Lunedì forse smossi dall'esempio cinese, dopo 17 giorni di paranoica quanto criminale chiusura al mondo e di cecità di fronte alla tragedia, anche i generali birmani hanno dato piccoli segni di apertura. Than Shwe si è finalmente presentato nelle zone devastate dal ciclone Nargis, dove oggi è atteso Ban Ki-moon. E da ieri anche la Birmania onora le sue vittime (più di 130.000 tra morti e dispersi secondo le stime dell'Onu) con tre giorni di lutto e offre una speranza ai spravviissuti - i più deboli tra i quali rischiano di morire letteralmente di fame- dando finalmente il via libera ai donatori stranieri.
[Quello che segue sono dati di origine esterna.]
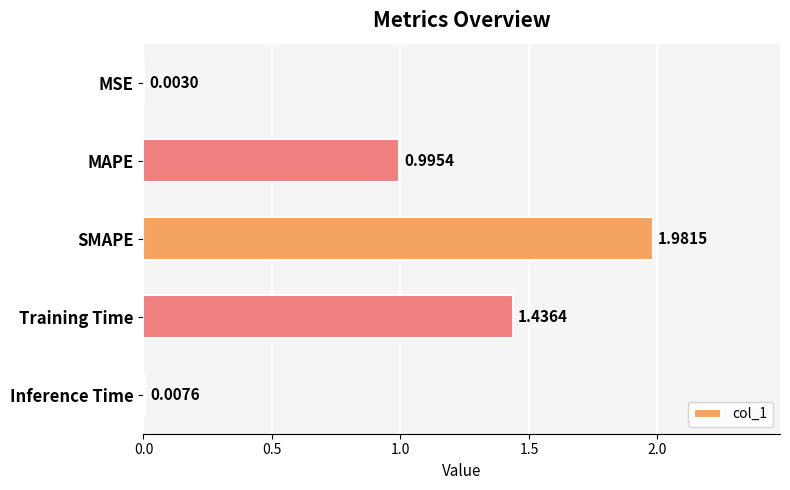

What is the change in value from MAPE to Inference Time?

-1.0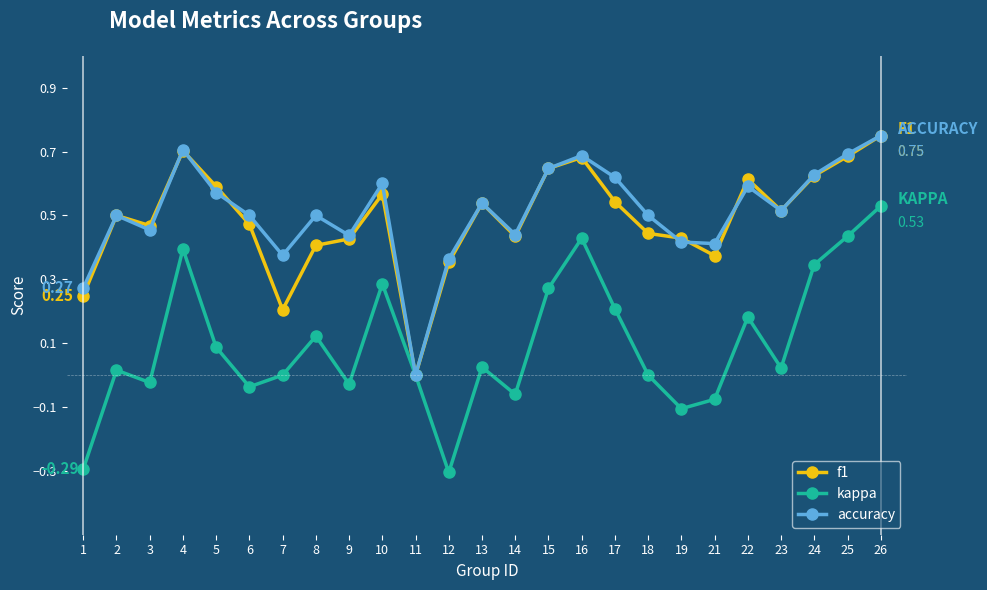

Which series has the widest spread of values?

kappa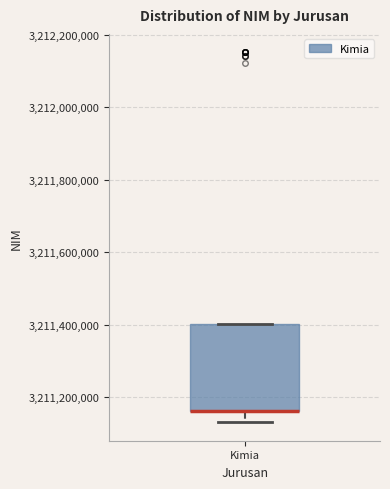

Read this box plot against the y-axis: the position of the median line, the range covered by the box, and the ends of both whiskers. The values are not printed on the chart, so give them approximately, as read against the axis.

median 3211160000 (drawn on the box's lower edge), box 3211160000 to 3211400000, whiskers 3211140000 to 3211400000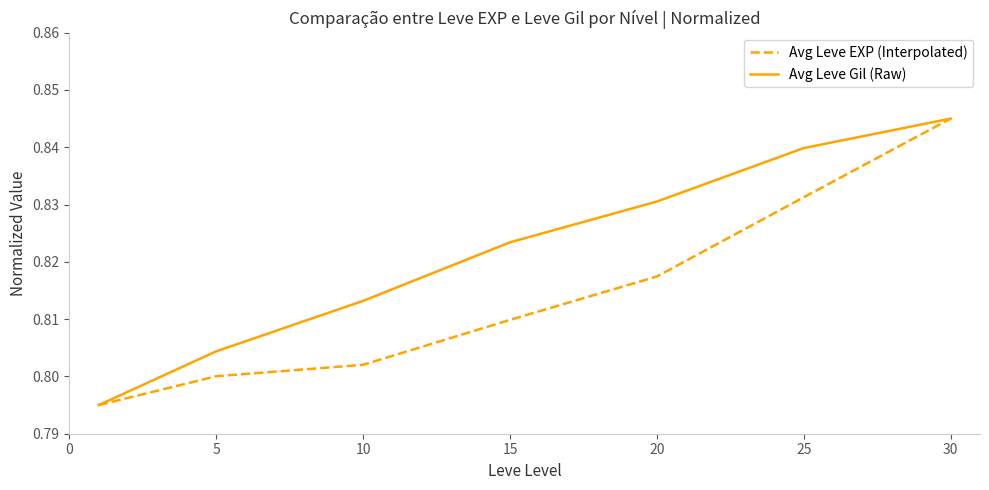

Which series has the largest total across all categories?

Avg Leve Gil (Raw)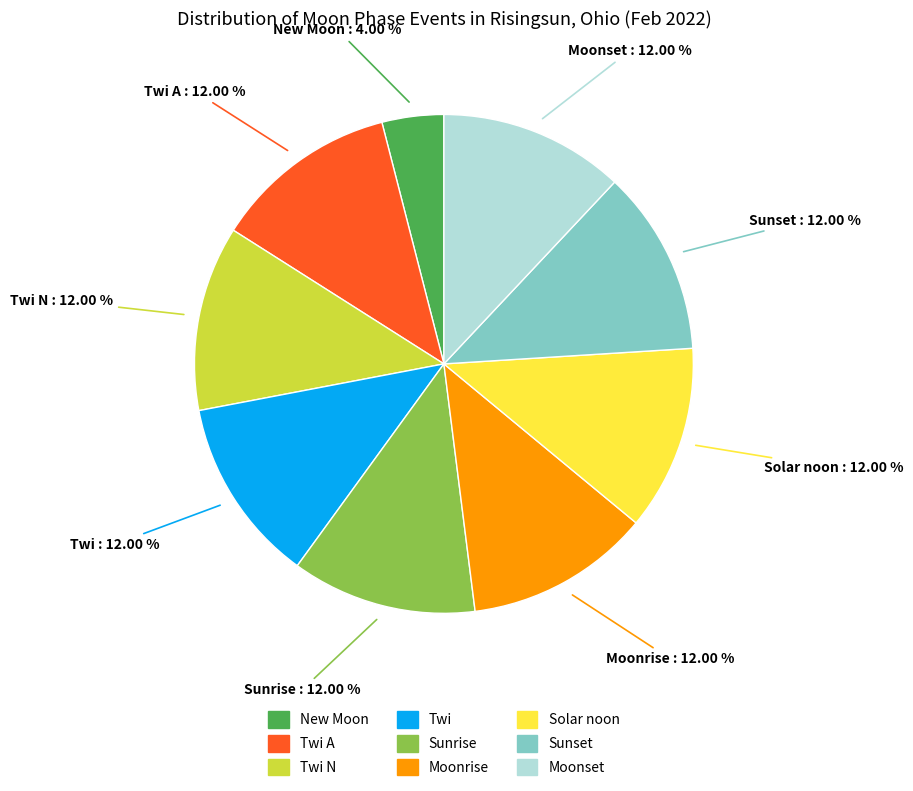

Is there any slice that represents more than half of the pie?

No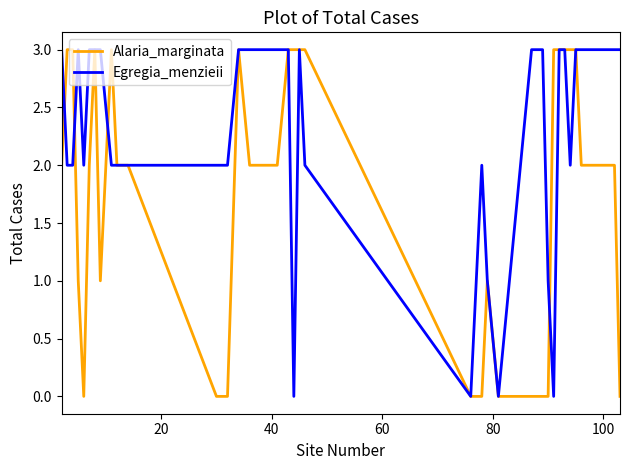

How many lines are shown in the chart?

2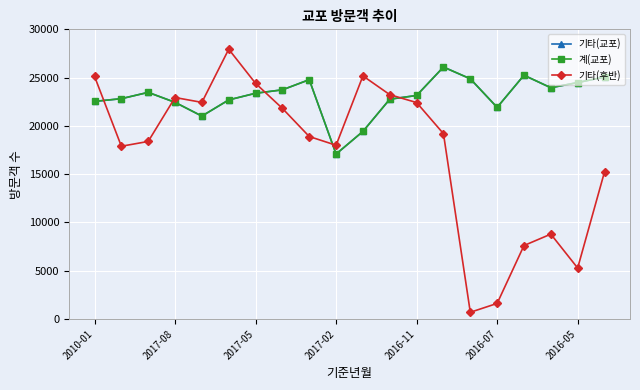

What is the sum of all 계(교포) values?

460939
Sono giorni in cui, assieme ai cinesi e ai birmani, riscopriamo la materia di cui è fatta quella apparente astrazione che chiamiamo interdipendenza globale. I Tibetani più semplicemente la chiamano compassione. Per non dimenticare la lotta per i diritti del popolo tibetano violati da Pechino, era stato chiesto a tutti, e alla nostra classe politica in primis, di mostrare un pezzo di stoffa bianca in segno di lutto. Perchè bianco è il colore del lutto in Cina.
Oggi - con lo stesso spirito - quel nastro bianco idealmente dobbiamo metterlo al braccio per partecipare al dolore dell'Asia colpita in Cina come in Birmania. In nome di quella globalizzazione virtuosa che chiamiamo compassione.